Dataset entries:
>>>

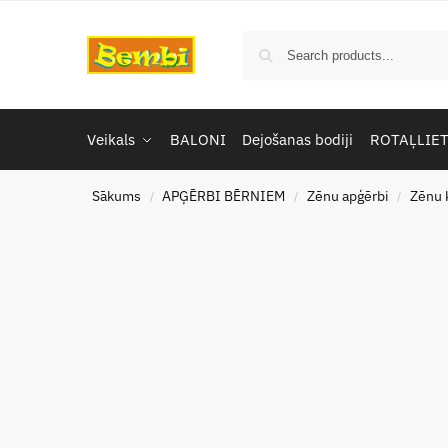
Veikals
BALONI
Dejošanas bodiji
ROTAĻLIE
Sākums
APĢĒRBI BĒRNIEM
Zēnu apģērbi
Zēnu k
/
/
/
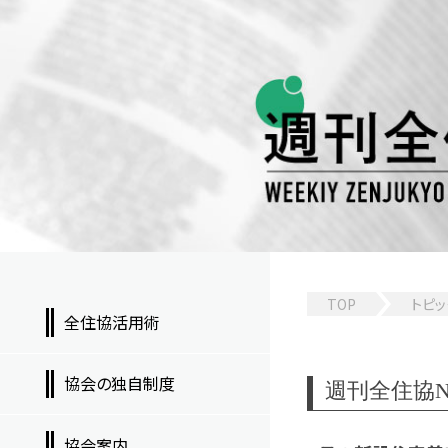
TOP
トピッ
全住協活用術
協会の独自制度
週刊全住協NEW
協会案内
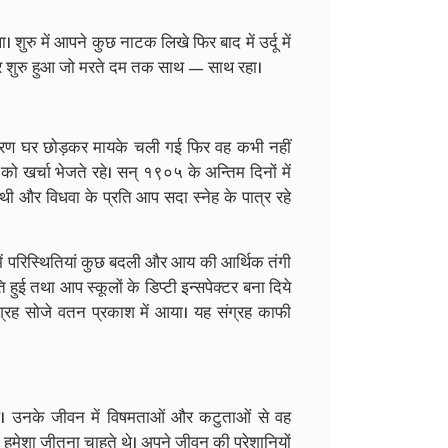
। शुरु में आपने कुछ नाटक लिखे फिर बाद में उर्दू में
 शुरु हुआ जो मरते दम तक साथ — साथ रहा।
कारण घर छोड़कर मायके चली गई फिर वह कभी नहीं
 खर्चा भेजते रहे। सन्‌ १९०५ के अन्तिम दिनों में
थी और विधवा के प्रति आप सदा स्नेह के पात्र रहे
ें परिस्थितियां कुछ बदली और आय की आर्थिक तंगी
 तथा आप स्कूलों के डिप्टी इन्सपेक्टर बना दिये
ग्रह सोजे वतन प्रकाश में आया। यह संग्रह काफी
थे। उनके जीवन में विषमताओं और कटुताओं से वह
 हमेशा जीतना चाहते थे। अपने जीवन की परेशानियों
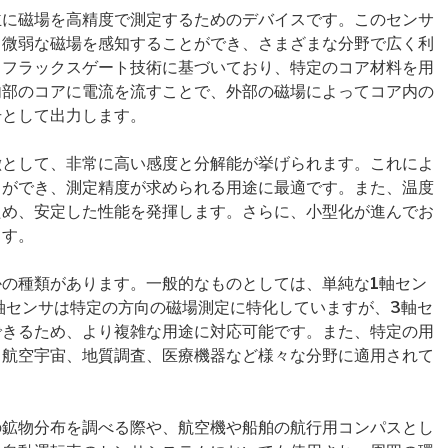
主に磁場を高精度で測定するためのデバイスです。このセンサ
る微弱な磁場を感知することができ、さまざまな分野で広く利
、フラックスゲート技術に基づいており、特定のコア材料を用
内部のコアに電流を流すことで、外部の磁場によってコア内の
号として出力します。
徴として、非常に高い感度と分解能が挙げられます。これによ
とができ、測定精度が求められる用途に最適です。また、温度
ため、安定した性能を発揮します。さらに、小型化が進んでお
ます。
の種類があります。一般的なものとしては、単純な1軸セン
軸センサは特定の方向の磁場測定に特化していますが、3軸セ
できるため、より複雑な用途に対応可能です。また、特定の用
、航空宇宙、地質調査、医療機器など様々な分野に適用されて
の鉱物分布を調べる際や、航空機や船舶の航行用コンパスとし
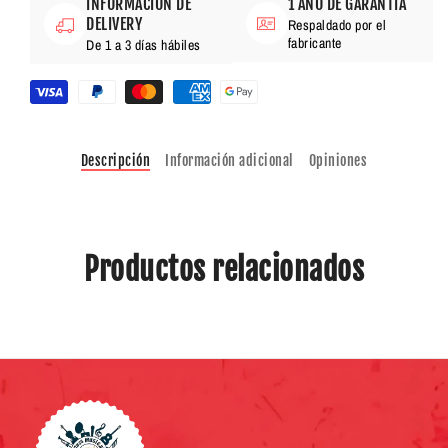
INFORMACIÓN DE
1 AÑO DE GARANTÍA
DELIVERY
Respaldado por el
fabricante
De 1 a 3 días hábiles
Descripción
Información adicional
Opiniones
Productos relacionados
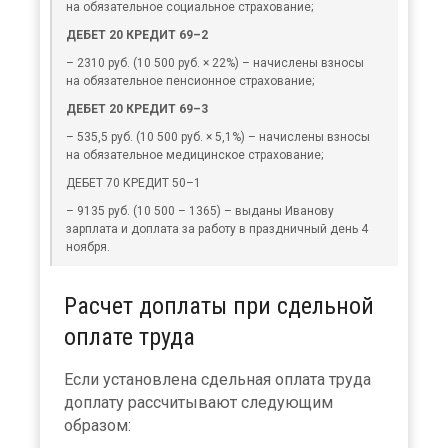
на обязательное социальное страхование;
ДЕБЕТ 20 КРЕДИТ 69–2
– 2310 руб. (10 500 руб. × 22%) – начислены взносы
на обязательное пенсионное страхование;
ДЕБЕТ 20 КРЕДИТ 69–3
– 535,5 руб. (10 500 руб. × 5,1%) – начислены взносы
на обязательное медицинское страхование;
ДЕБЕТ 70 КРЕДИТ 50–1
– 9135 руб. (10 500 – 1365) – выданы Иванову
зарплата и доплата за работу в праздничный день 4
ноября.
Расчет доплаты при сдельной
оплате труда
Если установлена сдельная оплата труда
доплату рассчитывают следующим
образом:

<<<
>>>

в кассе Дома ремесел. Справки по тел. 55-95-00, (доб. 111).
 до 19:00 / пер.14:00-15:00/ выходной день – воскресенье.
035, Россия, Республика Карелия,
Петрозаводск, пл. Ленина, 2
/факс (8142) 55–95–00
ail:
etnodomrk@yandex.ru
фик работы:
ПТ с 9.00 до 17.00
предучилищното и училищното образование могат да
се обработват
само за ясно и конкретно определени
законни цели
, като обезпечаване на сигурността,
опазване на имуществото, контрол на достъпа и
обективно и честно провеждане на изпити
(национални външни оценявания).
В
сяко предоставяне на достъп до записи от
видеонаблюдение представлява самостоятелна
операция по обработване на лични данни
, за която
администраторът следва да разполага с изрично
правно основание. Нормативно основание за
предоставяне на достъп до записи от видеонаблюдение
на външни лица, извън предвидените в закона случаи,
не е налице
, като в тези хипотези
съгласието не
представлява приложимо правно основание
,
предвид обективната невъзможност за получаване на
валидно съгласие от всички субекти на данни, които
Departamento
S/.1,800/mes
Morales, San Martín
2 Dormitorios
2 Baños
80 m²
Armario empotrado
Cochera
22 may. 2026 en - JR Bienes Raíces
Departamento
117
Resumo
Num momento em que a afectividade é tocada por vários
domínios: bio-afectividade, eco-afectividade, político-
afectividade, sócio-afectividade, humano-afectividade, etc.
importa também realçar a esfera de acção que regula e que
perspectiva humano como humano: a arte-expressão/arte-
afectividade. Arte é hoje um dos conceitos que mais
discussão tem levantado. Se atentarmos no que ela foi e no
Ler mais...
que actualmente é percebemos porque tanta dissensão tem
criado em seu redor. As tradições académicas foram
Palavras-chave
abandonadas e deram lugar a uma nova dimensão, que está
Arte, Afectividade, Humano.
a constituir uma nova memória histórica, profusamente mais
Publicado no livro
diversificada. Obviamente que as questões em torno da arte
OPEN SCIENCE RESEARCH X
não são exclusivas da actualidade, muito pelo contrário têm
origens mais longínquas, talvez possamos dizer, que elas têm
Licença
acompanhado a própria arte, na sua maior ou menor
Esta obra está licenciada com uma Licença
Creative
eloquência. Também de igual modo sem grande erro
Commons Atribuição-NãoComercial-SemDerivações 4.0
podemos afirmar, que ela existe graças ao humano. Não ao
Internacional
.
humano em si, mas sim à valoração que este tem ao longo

<<<

## Exercise
Please give again the lines above between the line holding "afectividade, sócio-afectividade, humano-afectividade, etc." and the line holding "afectividade. Arte é", inclusive, exactly as they are and with nothing added.

## Response below
afectividade, sócio-afectividade, humano-afectividade, etc.
importa também realçar a esfera de acção que regula e que
perspectiva humano como humano: a arte-expressão/arte-
afectividade. Arte é hoje um dos conceitos que mais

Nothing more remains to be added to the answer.